OS: An idea for a mobile app which would help the public to nominate sites for offenders to work on, has triumphed in Ordnance Survey’s GeoVation Challenge.
The app called ‘Community Payback Visibility’, by the Staffordshire and West Midlands Probation Trust, would also allow the public to keep tabs on how work on these chosen areas is progressing.
Press release & links
WAG: Wales Office Minister, David Jones, has welcomed the announcement that Dŵr Cymru Welsh Water will be investing £1bn on a wide range of infrastructure projects across Wales.
The investment programme is employing some 10% of the construction sector in the Dwr Cymru region with more than 50% of spend going to local companies in the supply chain, supporting some 1,500 jobs.

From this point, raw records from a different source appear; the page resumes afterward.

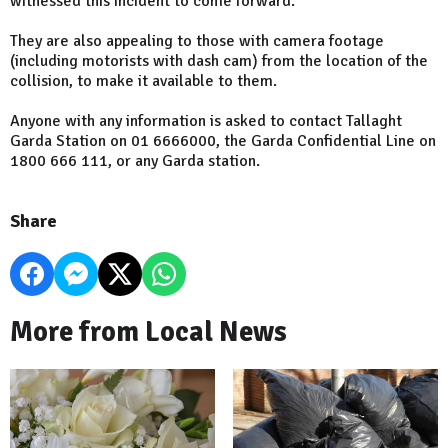
witnessed this incident to come forward.
They are also appealing to those with camera footage
(including motorists with dash cam) from the location of the
collision, to make it available to them.
Anyone with any information is asked to contact Tallaght
Garda Station on 01 6666000, the Garda Confidential Line on
1800 666 111, or any Garda station.
Share
More from Local News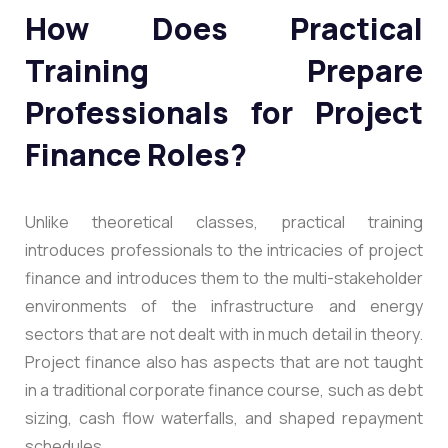
How Does Practical
Training Prepare
Professionals for Project
Finance Roles?
Unlike theoretical classes, practical training
introduces professionals to the intricacies of project
finance and introduces them to the multi-stakeholder
environments of the infrastructure and energy
sectors that are not dealt with in much detail in theory.
Project finance also has aspects that are not taught
in a traditional corporate finance course, such as debt
sizing, cash flow waterfalls, and shaped repayment
schedules.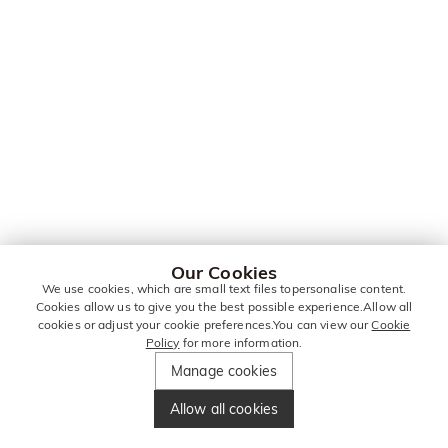
Our Cookies
We use cookies, which are small text files topersonalise content.
Cookies allow us to give you the best possible experience.Allow all
cookies or adjust your cookie preferences.You can view our
Cookie
Policy
for more information.
Manage cookies
Allow all cookies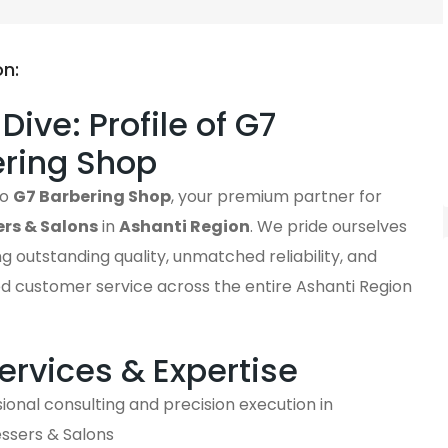
on:
Dive: Profile of G7
ring Shop
to
G7 Barbering Shop
, your premium partner for
ers & Salons
in
Ashanti Region
. We pride ourselves
ng outstanding quality, unmatched reliability, and
ed customer service across the entire Ashanti Region
ervices & Expertise
ional consulting and precision execution in
essers & Salons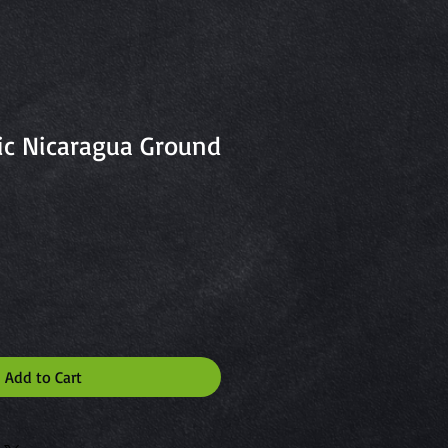
ic Nicaragua Ground
Add to Cart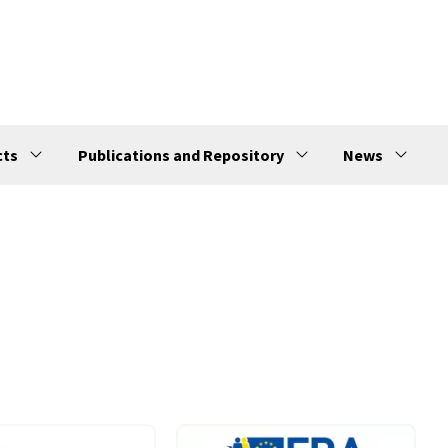
cts
Publications and Repository
News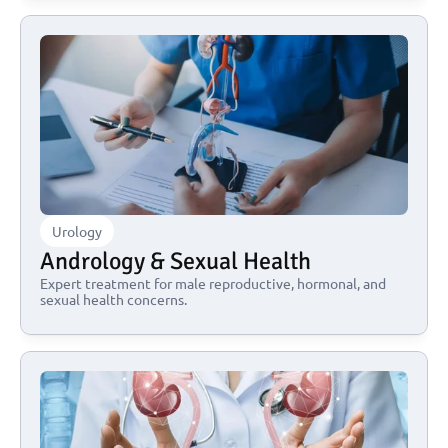
Urology
Andrology & Sexual Health
Expert treatment for male reproductive, hormonal, and 
sexual health concerns.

BIS: A new national competition worth £3m to drive forward the UK’s green growth agenda has been launched by Deputy PM Nick Clegg. The Green Genius - or ‘Greenius’ - contest will look for solutions to questions of food, water & energy security, such as how to keep bills down for consumers & businesses, how to better manage our food & water resources, and ensure a secure supply of clean, green & reliable energy.
Entrepreneurs & businesses will be invited to compete for £3m to fund the further development & commercialisation of innovative technologies. The provision of government funding for this initiative will be subject to a value for money assessment.
FSA: The Food Standards Agency is inviting scientists, regulators & others with an interest in marine oil & chemical spill monitoring, to the PREMIAM conference on Wednesday July 4 2012 at SOAS, University of London. on at SOAS, University of London.
The conference forms part of PREMIAM (Pollution Response in Emergencies - Marine Impact Assessment and Monitoring), which is a cross-government initiative supported by 18 government departments & agencies across the UK.